Nós já chegamos a falar sobre os irmãos Yoshiharu e Tadao Tsuge no nosso Na Tela sobre a clássica publicação de mangás alternativos, a Revista Garo. Yoshiharu surgiu cedo, em 1955, no mercado dos mangás kashihon (os “mangás de aluguel”) e foi bem prolífico por um breve período. Porém, esse mercado implodiu repentinamente na virada desta década e, deprimido, o autor saiu de cena. Quem o resgatou do ostracismo foi o editor Katsuichi Nagai, o grande responsável pelo caráter avant-garde da Garo, e que via no Tsuge mais velho um artista perfeito para servir de carro-chefe para a sua publicação. Uma dedução que não podia ser mais acertada.

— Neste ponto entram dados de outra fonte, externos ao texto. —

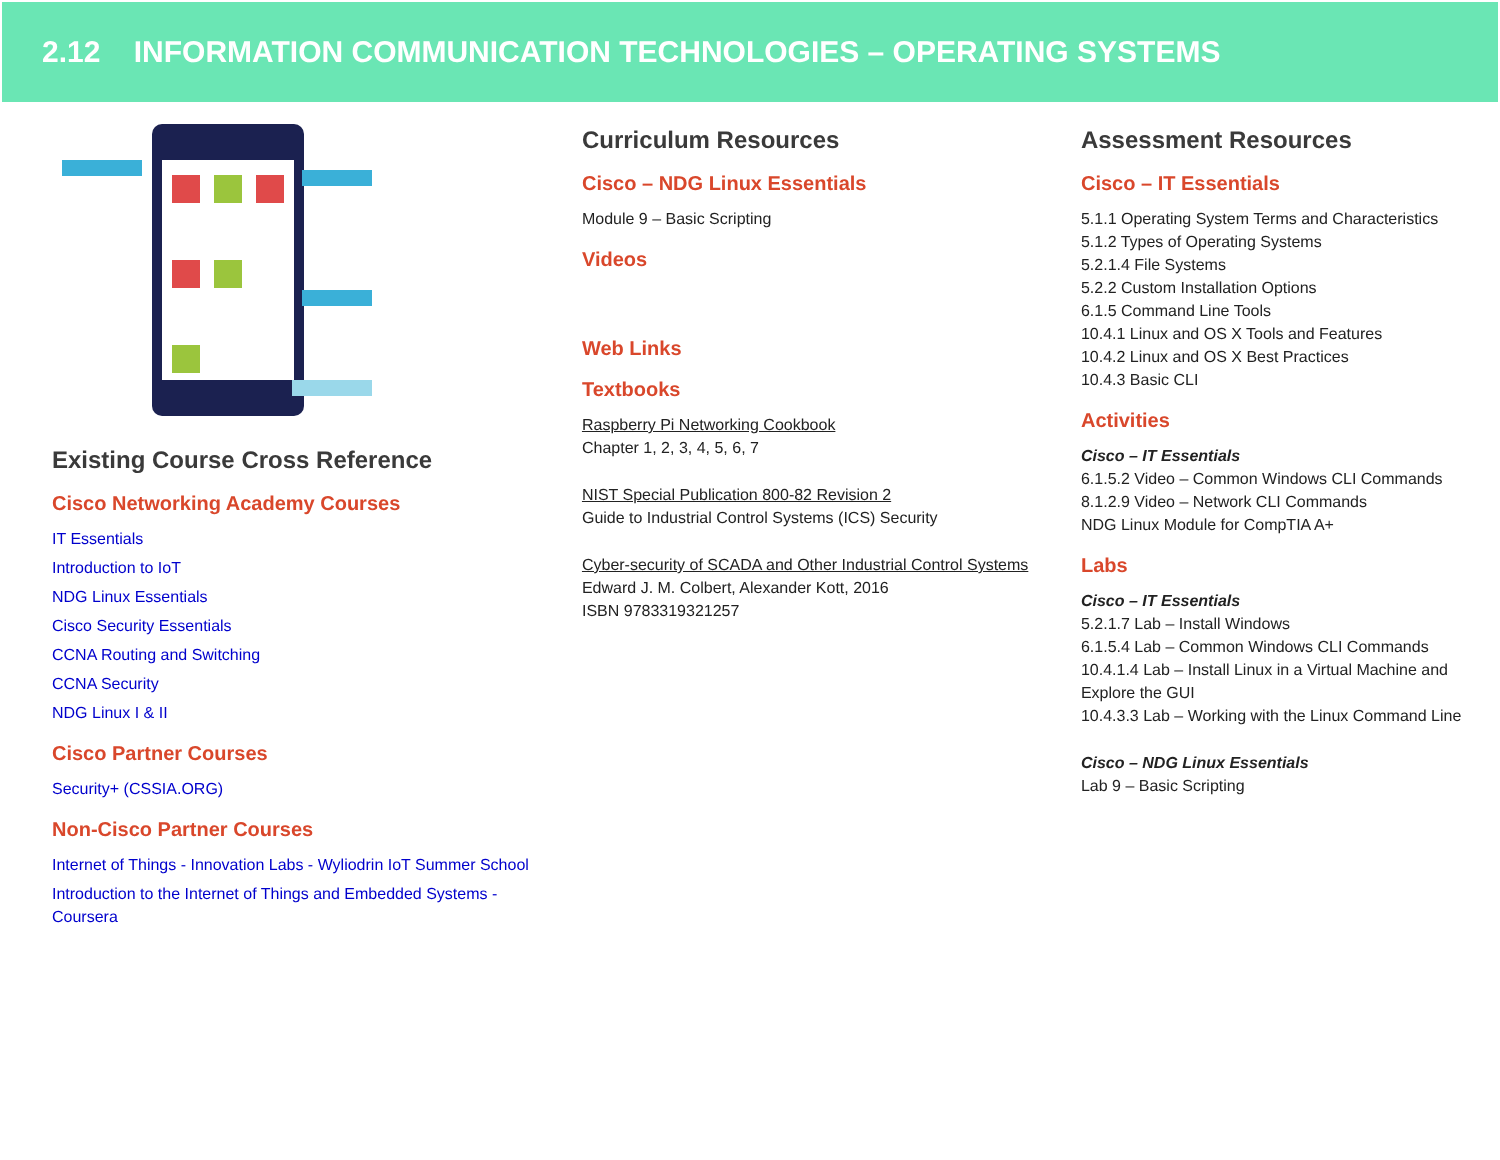2.12 INFORMATION COMMUNICATION TECHNOLOGIES – OPERATING SYSTEMS
Existing Course Cross Reference
Cisco Networking Academy Courses
IT Essentials
Introduction to IoT
NDG Linux Essentials
Cisco Security Essentials
CCNA Routing and Switching
CCNA Security
NDG Linux I & II
Cisco Partner Courses
Security+ (CSSIA.ORG)
Non-Cisco Partner Courses
Internet of Things - Innovation Labs - Wyliodrin IoT Summer School
Introduction to the Internet of Things and Embedded Systems - Coursera
Curriculum Resources
Cisco – NDG Linux Essentials
Module 9 – Basic Scripting
Videos
Web Links
Textbooks
Raspberry Pi Networking Cookbook
Chapter 1, 2, 3, 4, 5, 6, 7
NIST Special Publication 800-82 Revision 2
Guide to Industrial Control Systems (ICS) Security
Cyber-security of SCADA and Other Industrial Control Systems
Edward J. M. Colbert, Alexander Kott, 2016
ISBN 9783319321257
Assessment Resources
Cisco – IT Essentials
5.1.1 Operating System Terms and Characteristics
5.1.2 Types of Operating Systems
5.2.1.4 File Systems
5.2.2 Custom Installation Options
6.1.5 Command Line Tools
10.4.1 Linux and OS X Tools and Features
10.4.2 Linux and OS X Best Practices
10.4.3 Basic CLI
Activities
Cisco – IT Essentials
6.1.5.2 Video – Common Windows CLI Commands
8.1.2.9 Video – Network CLI Commands
NDG Linux Module for CompTIA A+
Labs
Cisco – IT Essentials
5.2.1.7 Lab – Install Windows
6.1.5.4 Lab – Common Windows CLI Commands
10.4.1.4 Lab – Install Linux in a Virtual Machine and Explore the GUI
10.4.3.3 Lab – Working with the Linux Command Line
Cisco – NDG Linux Essentials
Lab 9 – Basic Scripting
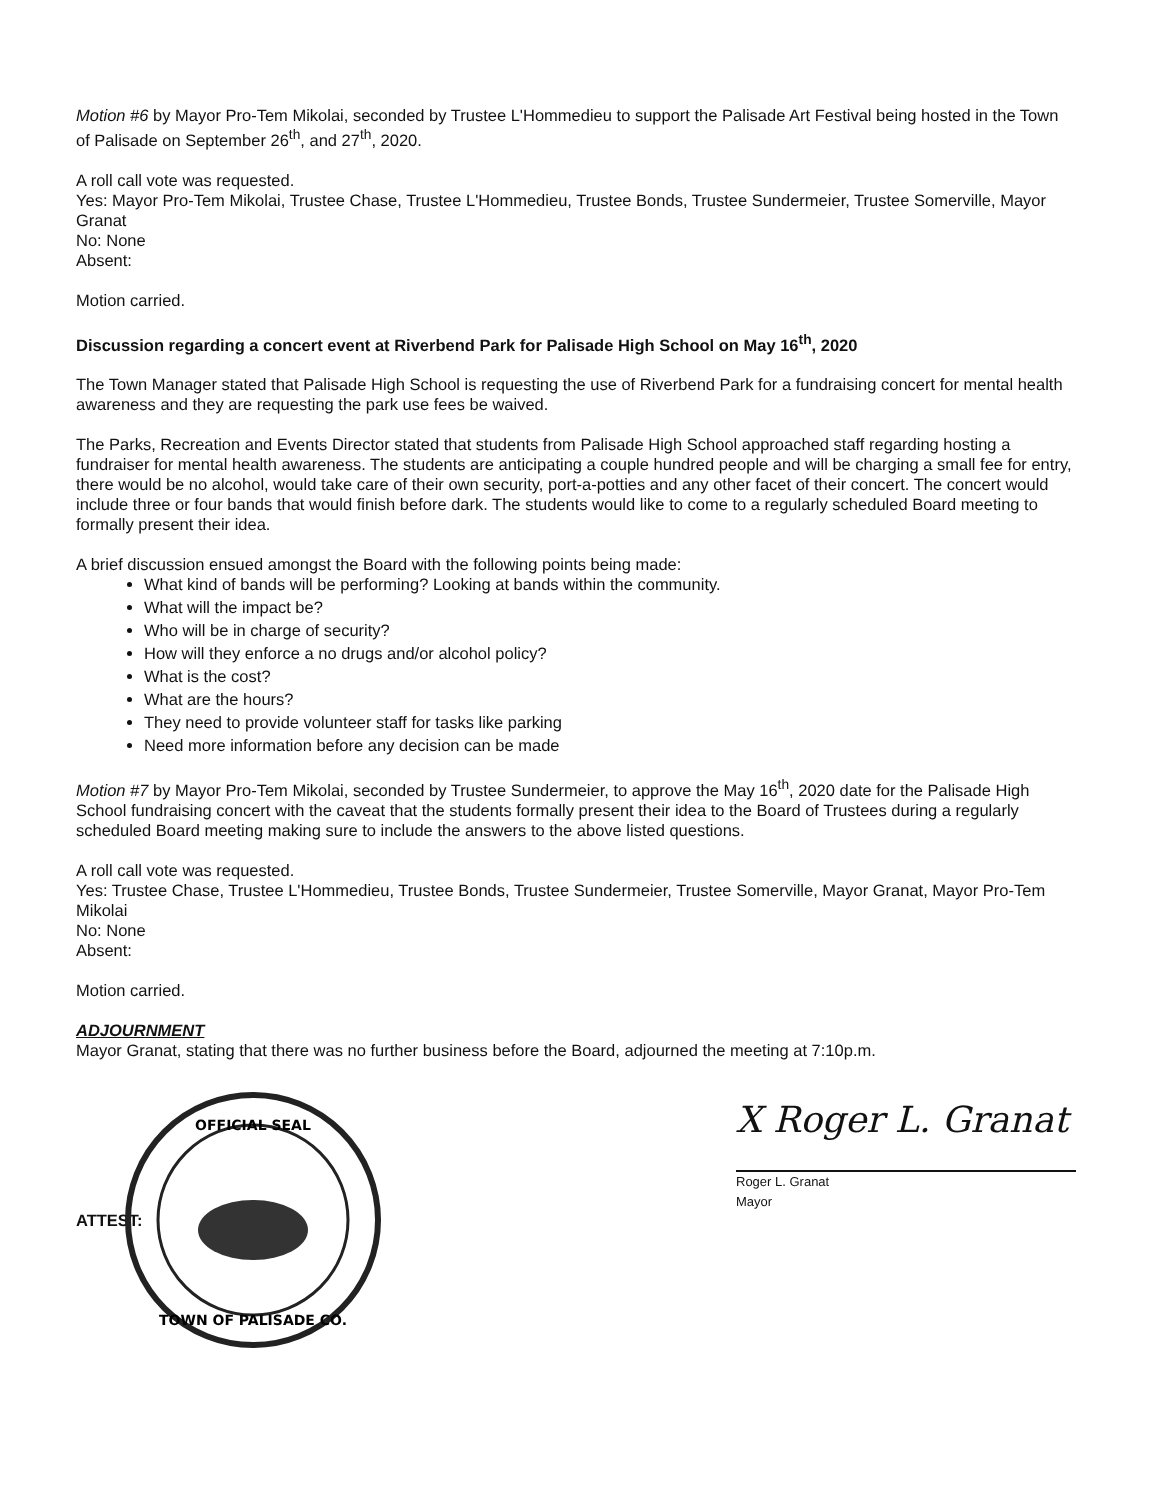Motion #6 by Mayor Pro-Tem Mikolai, seconded by Trustee L'Hommedieu to support the Palisade Art Festival being hosted in the Town of Palisade on September 26<sup>th</sup>, and 27<sup>th</sup>, 2020.
A roll call vote was requested.
Yes: Mayor Pro-Tem Mikolai, Trustee Chase, Trustee L'Hommedieu, Trustee Bonds, Trustee Sundermeier, Trustee Somerville, Mayor Granat
No: None
Absent:
Motion carried.
Discussion regarding a concert event at Riverbend Park for Palisade High School on May 16<sup>th</sup>, 2020
The Town Manager stated that Palisade High School is requesting the use of Riverbend Park for a fundraising concert for mental health awareness and they are requesting the park use fees be waived.
The Parks, Recreation and Events Director stated that students from Palisade High School approached staff regarding hosting a fundraiser for mental health awareness. The students are anticipating a couple hundred people and will be charging a small fee for entry, there would be no alcohol, would take care of their own security, port-a-potties and any other facet of their concert. The concert would include three or four bands that would finish before dark. The students would like to come to a regularly scheduled Board meeting to formally present their idea.
A brief discussion ensued amongst the Board with the following points being made:
What kind of bands will be performing? Looking at bands within the community.
What will the impact be?
Who will be in charge of security?
How will they enforce a no drugs and/or alcohol policy?
What is the cost?
What are the hours?
They need to provide volunteer staff for tasks like parking
Need more information before any decision can be made
Motion #7 by Mayor Pro-Tem Mikolai, seconded by Trustee Sundermeier, to approve the May 16<sup>th</sup>, 2020 date for the Palisade High School fundraising concert with the caveat that the students formally present their idea to the Board of Trustees during a regularly scheduled Board meeting making sure to include the answers to the above listed questions.
A roll call vote was requested.
Yes: Trustee Chase, Trustee L'Hommedieu, Trustee Bonds, Trustee Sundermeier, Trustee Somerville, Mayor Granat, Mayor Pro-Tem Mikolai
No: None
Absent:
Motion carried.
ADJOURNMENT
Mayor Granat, stating that there was no further business before the Board, adjourned the meeting at 7:10p.m.
ATTEST:
OFFICIAL SEAL
TOWN OF PALISADE CO.
X Roger L. Granat
Roger L. Granat
Mayor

Yoshiharu Tsuge não apenas revolucionou seu próprio estilo, como também revolucionou a maneira como se pensava e se fazia mangá. Seu estilo, profundamente influenciado por sua visão depressiva do mundo e de sua própria vida, transitava entre o realismo cru e um onirismo muitas vezes delirante. Seus mangás chamavam a atenção porque não se preocupavam, nem remotamente, em agradar os leitores – muitos finais eram ambíguos e anti-climáticos. Mas isso não importava. Yoshiharu estava dedicado a criar mangás como ninguém nunca havia feito antes – foram os seus trabalhos que importaram a expressão Watakushi, que designa narrativas de aspecto autobiográfico, subjetivas e pessoais, da literatura japonesa para os mangás. E, publicando ativamente na Garo entre 1965 e 1987, os trabalhos deste autor foram de enorme influência para toda uma nova geração de mangakas inspirada na sua arte, impulsionada pelas oportunidades dadas por Nagai. Entre aqueles que sofreram sua influência, estava ninguém menos que seu irmão mais novo, Tadao.

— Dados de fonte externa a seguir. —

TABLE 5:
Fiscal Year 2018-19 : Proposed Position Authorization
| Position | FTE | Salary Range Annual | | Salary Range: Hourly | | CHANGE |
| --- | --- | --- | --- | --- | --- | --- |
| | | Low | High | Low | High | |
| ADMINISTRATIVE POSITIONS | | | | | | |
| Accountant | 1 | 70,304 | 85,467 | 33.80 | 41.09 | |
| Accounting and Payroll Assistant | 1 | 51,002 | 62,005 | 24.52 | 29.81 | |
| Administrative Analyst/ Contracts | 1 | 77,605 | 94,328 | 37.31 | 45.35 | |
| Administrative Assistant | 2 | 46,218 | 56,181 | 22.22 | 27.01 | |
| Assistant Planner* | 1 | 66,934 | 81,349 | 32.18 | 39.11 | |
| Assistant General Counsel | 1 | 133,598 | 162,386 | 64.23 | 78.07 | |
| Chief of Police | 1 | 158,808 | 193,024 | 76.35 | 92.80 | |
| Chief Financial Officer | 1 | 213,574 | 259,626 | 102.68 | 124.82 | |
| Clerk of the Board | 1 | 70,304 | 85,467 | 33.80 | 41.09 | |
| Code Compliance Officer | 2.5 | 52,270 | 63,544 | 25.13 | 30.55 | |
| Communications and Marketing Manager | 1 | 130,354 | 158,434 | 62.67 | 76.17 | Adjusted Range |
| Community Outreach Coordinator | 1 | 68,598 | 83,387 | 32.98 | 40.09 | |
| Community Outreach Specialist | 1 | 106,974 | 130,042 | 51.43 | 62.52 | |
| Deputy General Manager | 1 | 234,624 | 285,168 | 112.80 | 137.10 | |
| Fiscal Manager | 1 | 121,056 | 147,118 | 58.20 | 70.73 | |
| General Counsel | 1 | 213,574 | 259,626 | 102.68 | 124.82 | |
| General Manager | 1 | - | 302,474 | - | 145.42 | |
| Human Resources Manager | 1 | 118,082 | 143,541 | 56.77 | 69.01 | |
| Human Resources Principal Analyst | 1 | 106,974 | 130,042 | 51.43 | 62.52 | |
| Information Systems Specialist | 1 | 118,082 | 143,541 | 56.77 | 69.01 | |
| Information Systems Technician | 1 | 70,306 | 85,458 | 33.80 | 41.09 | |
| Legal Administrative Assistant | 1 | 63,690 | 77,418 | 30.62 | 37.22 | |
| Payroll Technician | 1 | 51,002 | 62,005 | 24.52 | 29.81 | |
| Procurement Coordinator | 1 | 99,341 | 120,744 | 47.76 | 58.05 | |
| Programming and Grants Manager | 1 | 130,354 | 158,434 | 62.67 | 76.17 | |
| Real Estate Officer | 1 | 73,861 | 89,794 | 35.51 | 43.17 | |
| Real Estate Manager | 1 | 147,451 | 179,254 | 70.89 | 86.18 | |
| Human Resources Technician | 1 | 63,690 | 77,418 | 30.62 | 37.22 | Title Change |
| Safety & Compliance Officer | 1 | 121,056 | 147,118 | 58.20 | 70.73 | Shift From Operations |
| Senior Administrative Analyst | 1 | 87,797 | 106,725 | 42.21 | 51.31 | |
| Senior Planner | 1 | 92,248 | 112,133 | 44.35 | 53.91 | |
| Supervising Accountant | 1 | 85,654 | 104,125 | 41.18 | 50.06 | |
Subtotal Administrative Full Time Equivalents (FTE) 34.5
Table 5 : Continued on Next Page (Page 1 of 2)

Nascido em 1941, Tadao não começou a trabalhar com quadrinhos muito depois de seu irmão, seus primeiros trabalhos datam também do final da década de 1950. Mas não foi antes de seu irmão começar a revolucionar os mangás com seus trabalhos na Garo que Tadao também colocou suas asinhas de fora, demonstrando o seu talento. Embora nunca tenha atingido a envergadura do irmão, Tadao também publicou um número considerável de bons mangás durante a década de 1960 e nas seguintes; todos eles claramente inspirados pelo estilo watakushi do irmão, exclamando diversos aspectos e vicissitudes da vida japonesa do período, em histórias bastante pesadas que transitavam entre realismo e surrealismo.

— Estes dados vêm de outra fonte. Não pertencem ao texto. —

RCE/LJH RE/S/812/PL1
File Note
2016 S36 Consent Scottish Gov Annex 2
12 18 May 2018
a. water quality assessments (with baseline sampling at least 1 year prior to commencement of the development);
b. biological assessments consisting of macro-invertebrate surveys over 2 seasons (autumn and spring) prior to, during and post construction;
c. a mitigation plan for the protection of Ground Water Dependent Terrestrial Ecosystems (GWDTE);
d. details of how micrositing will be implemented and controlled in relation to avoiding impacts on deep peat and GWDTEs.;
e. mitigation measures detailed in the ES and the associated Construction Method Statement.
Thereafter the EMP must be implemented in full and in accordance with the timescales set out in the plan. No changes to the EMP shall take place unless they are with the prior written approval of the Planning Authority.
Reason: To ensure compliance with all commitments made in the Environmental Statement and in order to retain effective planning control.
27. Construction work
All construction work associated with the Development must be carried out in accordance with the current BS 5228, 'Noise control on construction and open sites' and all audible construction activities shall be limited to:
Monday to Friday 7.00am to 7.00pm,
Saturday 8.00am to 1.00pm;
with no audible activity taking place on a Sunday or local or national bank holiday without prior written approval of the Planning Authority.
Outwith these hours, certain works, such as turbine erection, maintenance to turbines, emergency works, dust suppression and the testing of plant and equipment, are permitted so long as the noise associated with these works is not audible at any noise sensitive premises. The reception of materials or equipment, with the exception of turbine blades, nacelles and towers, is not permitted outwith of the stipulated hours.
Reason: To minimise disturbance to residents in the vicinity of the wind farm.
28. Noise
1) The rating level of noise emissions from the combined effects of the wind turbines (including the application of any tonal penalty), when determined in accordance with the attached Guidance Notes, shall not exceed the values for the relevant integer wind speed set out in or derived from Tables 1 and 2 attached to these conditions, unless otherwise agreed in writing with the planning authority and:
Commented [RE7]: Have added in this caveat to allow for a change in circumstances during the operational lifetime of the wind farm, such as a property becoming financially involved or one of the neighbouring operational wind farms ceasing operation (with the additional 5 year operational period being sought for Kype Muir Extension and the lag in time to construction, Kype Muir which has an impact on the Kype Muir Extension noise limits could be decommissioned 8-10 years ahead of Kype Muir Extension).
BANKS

A nota irônica fica pelo fato de que, apesar de ser reverenciado pelo trabalho revolucionário, os trabalhos de Yoshiharu são muito pouco conhecidos fora do Japão. Na verdade, mesmo por lá, não é fácil encontrar qualquer um que conheça seus mangás. Entretanto, Tadao teve sua obra de maior renome, Trash Market, publicada em inglês, tornando-se mais reconhecido pelo grande público mais recente do que seu irmão.
Esperamos que eles não se matem no jantar de Natal por causa disso.
- Trabalhos de destaque de Yoshiharu Tsuge: Nejishiki (1968); Taikutsu na Heya (1975); Muno no Hito (1987)
- Trabalhos de destaque de Tadao Tsuge: Trash Market (1968); Yoyu Yoyuruyakani (1970)
Os Irmãos Lieber
Você conhece Stanley Martin Lieber. E confia nele. Você provavelmente ama esse velho exibido e a sua vasta coleção de criações. Bem, talvez você não conheça Stantey, mas conhece Stan. Não conhece o Lieber, mas conhece o Lee. Sim, o primeiro, único, lendário – e por vezes meio picareta – idealizador do universo Marvel também figura nessa lista. Não vamos nos preocupar em dar uma biografia dele; é mais fácil esperar para fazer as devidas homenagens no inevitável obituário que se aproxima, afinal, esse highlander dos quadrinhos, nascido em 1922, está na ativa desde antes da Segunda Guerra. E, mesmo que fosse mais jovem, ter criado o universo de super-heróis mais popular da atualidade, junto com alguns dos maiores nomes da história da nona arte, já lhe serve muito bem como credencial.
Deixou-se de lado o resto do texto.